A key paragraph in the merger agreement, which is a memorandum of understanding between the two unions and American, appears to impede enactment of the Nicolau ruling. But that paragraph may have been part of the effort to negotiate the merger agreement, which also provides significantly increased compensation for both east and west pilots, Silver said. As a result, she said, inclusion of the paragraph in the merger agreement cannot be said to represent a breach of USAPA's duty of fair representation.

Moreover, when APA and USAPA devise a new seniority list under McCaskill-Bond, the list "will include the thousands of pilots from American Airlines," Silver wrote. "It will be difficult to compare that regime to the Nicolau award. Thus the only question the court can answer at this time is whether USAPA had a legitimate union purpose for entering into the MOU. It did.

"The present record does not establish the facially neutral provision was completely divorced from legitimate union objectives," Silver wrote. "Therefore the west pilots have not proven their DFR claim."

In determining whether west pilots should be separately represented in seniority negotiations, Silver wrote that the precedent is unclear regarding whether a "certified representative," meaning USAPA, is exclusively entitled to represent the parties.

But, referring to the west pilots, she concluded that "allowing the involvement of any employee or group of employees with sufficiently distinct interests would be an invitation to chaos; the seniority integration process cannot accommodate the participation of whoever might be affected by the final result."

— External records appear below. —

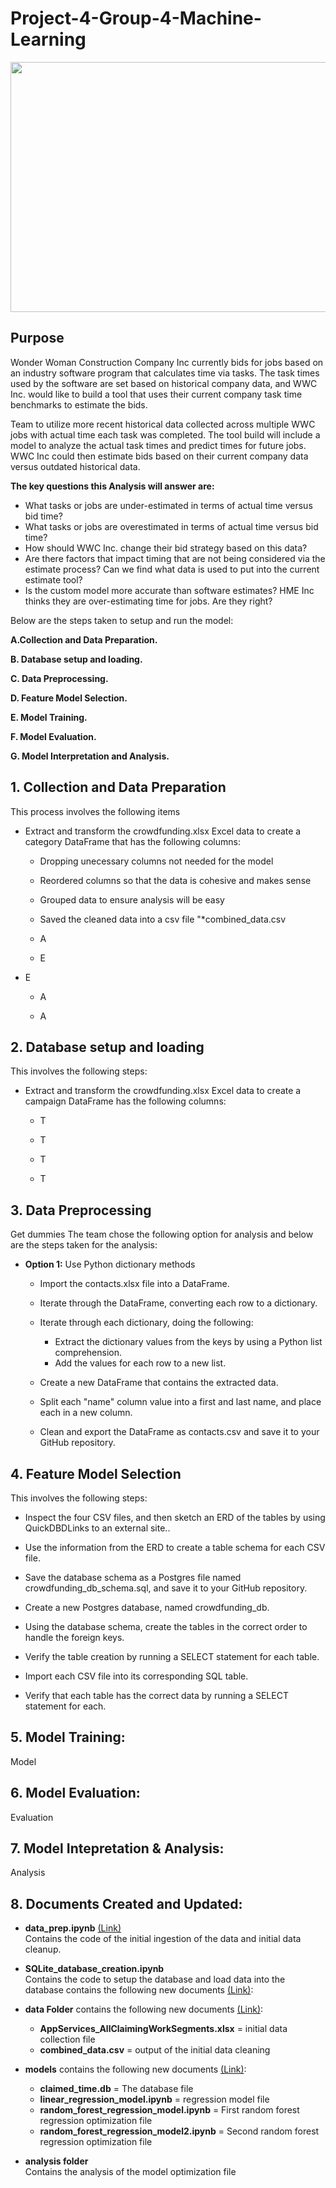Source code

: # Project-4-Group-4-Machine-Learning
<p align="center">
  <img width="600" height="400" src="https://www.pexels.com/photo/green-and-yellow-crane-439416/">
</p>


## Purpose

Wonder Woman Construction Company Inc currently bids for jobs based on an industry software program that calculates time via tasks. The task times used by the software are set based on historical company data, and WWC Inc. would like to build a tool that uses their current company task time benchmarks to estimate the bids. 

Team to utilize more recent historical data collected across multiple WWC jobs with actual time each task was completed. The tool build will include a model to analyze the actual task times and predict times for future jobs. WWC Inc could then estimate bids based on their current company data versus outdated historical data.  

 **The key questions this Analysis will answer are:**  
 - What tasks or jobs are under-estimated in terms of actual time versus bid time? 
- What tasks or jobs are overestimated in terms of actual time versus bid time? 
- How should WWC Inc. change their bid strategy based on this data? 
- Are there factors that impact timing that are not being considered via the estimate process? Can we find what data is used to put into the current estimate tool? 
- Is the custom model more accurate than software estimates? HME Inc thinks they are over-estimating time for jobs. Are they right? 

Below are the steps taken to setup and run the model:  



**A.Collection and Data Preparation.**

**B. Database setup and loading.**

**C. Data Preprocessing.**

**D. Feature Model Selection.**  

**E. Model Training.**  

**F. Model Evaluation.**

**G. Model Interpretation and Analysis.**



## 1. Collection and Data Preparation

This process involves the following items  
- Extract and transform the crowdfunding.xlsx Excel data to create a category DataFrame that has the following columns: 
    - Dropping unecessary columns not needed for the model  
    - Reordered columns so that the data is cohesive and makes sense
    - Grouped data to ensure analysis will be easy
    - Saved the cleaned data into a csv file "*combined_data.csv

    -   A 
    -   E

- E

    - A 

    - A 
        

## **2. Database setup and loading**  

This involves the following steps:  
- Extract and transform the crowdfunding.xlsx Excel data to create a campaign DataFrame has the following columns:

    - T

    - T

    - T

    - T

     

## **3. Data Preprocessing** 


Get dummies The team chose the following option for analysis and below are the steps taken for the analysis:  

- **Option 1:** Use Python dictionary methods  
    - Import the contacts.xlsx file into a DataFrame.   
    - Iterate through the DataFrame, converting each row to a dictionary. 
    - Iterate through each dictionary, doing the following:    
        - Extract the dictionary values from the keys by using a Python list comprehension.  
        - Add the values for each row to a new list.

    - Create a new DataFrame that contains the extracted data.  
    - Split each "name" column value into a first and last name, and place each in a new column.
    - Clean and export the DataFrame as contacts.csv and save it to your GitHub repository.  

## **4. Feature Model Selection**  

This involves the following steps:  
-   Inspect the four CSV files, and then sketch an ERD of the tables by using QuickDBDLinks to an external site..

-   Use the information from the ERD to create a table schema for each CSV file.
-   Save the database schema as a Postgres file named crowdfunding_db_schema.sql, and save it to your GitHub repository.

-   Create a new Postgres database, named crowdfunding_db.

-   Using the database schema, create the tables in the correct order to handle the foreign keys.

-   Verify the table creation by running a SELECT statement for each table.

-   Import each CSV file into its corresponding SQL table.

-   Verify that each table has the correct data by running a SELECT statement for each.

## **5. Model Training:**  
Model 
## **6. Model Evaluation:**  
Evaluation
## **7. Model Intepretation & Analysis:**  
Analysis 
## **8. Documents Created and Updated:**
 
- **data_prep.ipynb** [(Link)](https://github.com/manuel-sosa/Crowdfunding_ETL/blob/main/ETL_Mini_Project_Starter_Code-LJepkorir_MSosa_COMBINED.ipynb)  
    Contains the code of the initial ingestion of the data and initial data cleanup. 
- **SQLite_database_creation.ipynb**  
 Contains the code to setup the database and load data into the database  contains the following new documents [(Link)](https://github.com/manuel-sosa/Crowdfunding_ETL/tree/main/Resources):  
    
 - **data Folder** contains the following new documents [(Link)](https://github.com/manuel-sosa/Crowdfunding_ETL/tree/main/Resources):
    - **AppServices_AllClaimingWorkSegments.xlsx** = initial data collection file 
    - **combined_data.csv** = output of the initial data cleaning
    


- **models** contains the following new documents [(Link)](https://github.com/manuel-sosa/Crowdfunding_ETL/tree/main/Database): 
    - **claimed_time.db** = The database file 
    - **linear_regression_model.ipynb** = regression model file  
    - **random_forest_regression_model.ipynb** = First random forest regression optimization file
    - **random_forest_regression_model2.ipynb** = Second random forest regression optimization file 
- **analysis folder**  
 Contains the analysis of the model  optimization file
    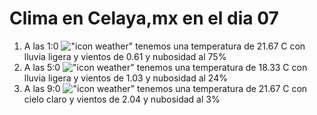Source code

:# Clima en Celaya,mx en el dia 07

1. A las 1:0 !["icon weather"](http://openweathermap.org/img/w/10n.png) tenemos una temperatura de 21.67 C con lluvia ligera y  vientos de 0.61 y nubosidad al 75%
1. A las 5:0 !["icon weather"](http://openweathermap.org/img/w/10n.png) tenemos una temperatura de 18.33 C con lluvia ligera y  vientos de 1.03 y nubosidad al 24%
1. A las 9:0 !["icon weather"](http://openweathermap.org/img/w/01d.png) tenemos una temperatura de 21.67 C con cielo claro y  vientos de 2.04 y nubosidad al 3%
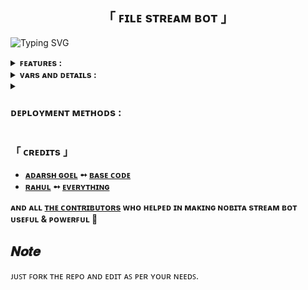 <h2 align="center">
  「 ꜰɪʟᴇ sᴛʀᴇᴀᴍ ʙᴏᴛ 」
</h2>


![Typing SVG](https://readme-typing-svg.herokuapp.com/?lines=FILE+STREAM+BOT+!;CREATED+BY+CodeXBots!;A+ADVANCE+BOT+WITH+COOL+FEATURES!)
</p>


<details>
  <summary><b>ꜰᴇᴀᴛᴜʀᴇs :</b></summary>
  
<p>
<p>
👉  Ping check.<br>
👉  User DC Check.<br>
👉  Url Shortner Added.<br>
👉  Shortner Tutorial Added.<br>
👉  Superfast interface.<br>
👉  Password Protection.<br>
👉  User Freindly Interface.<br>
👉  Update channel Support.<br>
👉  Custom Domain support.<br>
👉  No ads in generated links.<br>
👉  All unwanted code removed.<br>
👉  Multiplayer Stream Players Added.<br>
👉  Real time CPU , RAM , Internet usage.<br>
👉  Superfast download and stream links.<br>
👉  Mongodb database support for broadcasting.<br>
👉  Along with the links you also get file information like name,size ,etc.<br>
👉  A lot more tired of writing check out by deploying it.<br>
</details>


<details>
   <summary><b>ᴠᴀʀs ᴀɴᴅ ᴅᴇᴛᴀɪʟs :</b></summary>

<p>
<p>
  
`API_ID` : Enter Your Telegram API ID.

`API_HASH` : Enter Your Telegram API HASH.
  
`MY_PASS` : Enter Bot Password or leave Empty

`BOT_TOKEN` : Enter Your Bot Token

`BIN_CHANNEL` : Enter ID of your Bin / Log Channel.
  
`OWNER_USERNAME` : Enter Your Telegram User Name

`OWNER_ID` : Your Telegram User ID

`DATABASE_URL` : Enter Your MongoDB Database URL

`TUTORIAL_URL` : Enter Your Tutorial Video Link

`SHORTLINK_URL` : Your URL Shortner Url

`SHORTLINK_API` : Your URL Shortner API

`UPDATES_CHANNEL` : Enter Username of Your Update Channel without '@'

`WORKERS` : Number of maximum concurrent workers for handling incoming updates. Defaults to `3`

`PORT` : The port that you want your webapp to be listened to. Defaults to `8080`

`WEB_SERVER_BIND_ADDRESS` : Your server bind adress. Defauls to `0.0.0.0`

`NO_PORT` : If you don't want your port to be displayed. You should point your `PORT` to `80` (http) or `443` (https) for the links to work. Ignore this if you're on Heroku.

`FQDN` :  A Fully Qualified Domain Name if present. Defaults to `WEB_SERVER_BIND_ADDRESS`

`BANNED_CHANNELS` : Put IDs of Banned Channels where bot will not work. You can add multiple IDs & separate with <kbd>Space</kbd>.

`SLEEP_THRESHOLD` : Set a sleep threshold for flood wait exceptions happening globally in this telegram bot instance, below which any request that raises a flood wait will be automatically invoked again after sleeping for the required amount of time. Flood wait exceptions requiring higher waiting times will be raised. Defaults to 60 seconds.
</details>


<details>
    <summary><h3><b>ᴅᴇᴘʟᴏʏᴍᴇɴᴛ ᴍᴇᴛʜᴏᴅs :</b></h3></summary>
<h3 align="center">
    ─「 ᴅᴇᴩʟᴏʏ ᴏɴ ʜᴇʀᴏᴋᴜ 」─
</h3>

<p align="center"><a href="https://github.com/CodeXBots/File-Stream-Bot/tree/shortner">
  <img src="https://www.herokucdn.com/deploy/button.svg" alt="Deploy On Heroku">
</a></p>
<h3 align="center">
    ─「 ᴅᴇᴩʟᴏʏ ᴏɴ ᴋᴏʏᴇʙ 」─
</h3>
<p align="center"><a href="https://app.koyeb.com/deploy?type=git&repository=github.com/CodeXBots/File-Stream-Bot&branch=shortner&name=File-Stream-Bot">
  <img src="https://www.koyeb.com/static/images/deploy/button.svg" alt="Deploy On Koyeb">
</a></p>
<h3 align="center">
    ─「 ᴅᴇᴩʟᴏʏ ᴏɴ ʀᴀɪʟᴡᴀʏ 」─
</h3>
<p align="center"><a href="https://railway.app/deploy?template=https://github.com/CodeXBots/File-Stream-Bot/tree/shortner">
     <img height="45px" src="https://railway.app/button.svg">
</a></p>
<h3 align="center">
    ─「 ᴅᴇᴩʟᴏʏ ᴏɴ ʀᴇɴᴅᴇʀ 」─
</h3>
<p align="center"><a href="https://render.com/deploy?repo=https://github.com/CodeXBots/File-Stream-Bot/tree/shortner">
<img src="https://render.com/images/deploy-to-render-button.svg" alt="Deploy to Render">
</a></p>
<h3 align="center">
    ─「 ᴅᴇᴩʟᴏʏ ᴏɴ HostingUp ᴠᴘs 」─
</h3>
<p>
<pre>
hdocker https://github.com/HostingUp/HostingUp-VPS-CodeXBots-File-Stream-Bot <port number>
</pre>
</p>
</details>


<h3>「 ᴄʀᴇᴅɪᴛs 」
</h3>

- <b>[ᴀᴅᴀʀsʜ ɢᴏᴇʟ](https://github.com/adarsh-goel)  ➻  [ʙᴀsᴇ ᴄᴏᴅᴇ](https://github.com/adarsh-goel/FileStreamBot-pro) </b>
- <b>[ʀᴀʜᴜʟ](https://github.com/CodeXBots)  ➻  [ᴇᴠᴇʀʏᴛʜɪɴɢ](https://youtube.com/@RahulReviews) </b>
 
<b>ᴀɴᴅ ᴀʟʟ [ᴛʜᴇ ᴄᴏɴᴛʀɪʙᴜᴛᴏʀs](https://telegram.me/CodeXBro) ᴡʜᴏ ʜᴇʟᴩᴇᴅ ɪɴ ᴍᴀᴋɪɴɢ ɴᴏʙɪᴛᴀ sᴛʀᴇᴀᴍ ʙᴏᴛ ᴜsᴇꜰᴜʟ & ᴩᴏᴡᴇʀꜰᴜʟ 🖤 </b>


##  𝑵𝒐𝒕𝒆

ᴊᴜꜱᴛ ꜰᴏʀᴋ ᴛʜᴇ ʀᴇᴘᴏ ᴀɴᴅ ᴇᴅɪᴛ ᴀꜱ ᴘᴇʀ ʏᴏᴜʀ ɴᴇᴇᴅꜱ.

In the next paragraph of her ruling, Silver declares USAPA's victory to be "Pyrrhic" and declares that USAPA will quickly be replaced and "will no longer be entitled to participate in the seniority integration proceedings." She said, "The court has no doubt that - as is USAPA's consistent practice - USAPA will change its position when it needs to do so to fit its hard and unyielding views on seniority" and will argue that it ought to participate even if it is not certified.

"The court's patience with USAPA has run out," she wrote. "USAPA avoided liability on the DFR claim by the slimmest of margins and the court has serious doubts that USAPA will fairly and adequately represent all of its members while it remains a certified representative."

In contrast to Silver's view, USAPA's merger committee asserted that "the McCaskill-Bond process provides that all US Airways pilots will be represented by the USAPA merger committee until the seniority list integration process is complete. The memorandum of understanding and the McCaskill-Bond legislation are very clear and concise on that point."